Exercise directions
Substitute "an empty list when there are none" for "empty list if none" throughout the rows, leaving every other character as it is, and omit the pictures from your output.

BEGIN Input material

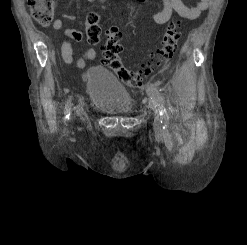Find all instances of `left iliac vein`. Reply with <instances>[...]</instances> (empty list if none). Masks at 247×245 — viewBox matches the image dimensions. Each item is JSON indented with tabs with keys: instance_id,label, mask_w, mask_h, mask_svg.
<instances>
[{
	"instance_id": "4c4485c4",
	"label": "left iliac vein",
	"mask_w": 247,
	"mask_h": 245,
	"mask_svg": "<svg viewBox=\"0 0 247 245\" xmlns=\"http://www.w3.org/2000/svg\"><path fill=\"white\" fill-rule=\"evenodd\" d=\"M150 105H151V108L154 112V122H153L154 129L157 132H160L162 129V124H161L160 117L158 115V110H157L156 106L154 105V103L151 102Z\"/></svg>"
}]
</instances>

END Input material

The response
Find all instances of `left iliac vein`. Reply with <instances>[...]</instances> (an empty list when there are none). Masks at 247×245 — viewBox matches the image dimensions. Each item is JSON indented with tabs with keys: instance_id,label, mask_w, mask_h, mask_svg.
<instances>
[{
	"instance_id": "4c4485c4",
	"label": "left iliac vein",
	"mask_w": 247,
	"mask_h": 245,
	"mask_svg": "<svg viewBox=\"0 0 247 245\" xmlns=\"http://www.w3.org/2000/svg\"><path fill=\"white\" fill-rule=\"evenodd\" d=\"M150 105H151V108L154 112V122H153L154 129L157 132H160L162 129V124H161L160 117L158 115V110H157L156 106L154 105V103L151 102Z\"/></svg>"
}]
</instances>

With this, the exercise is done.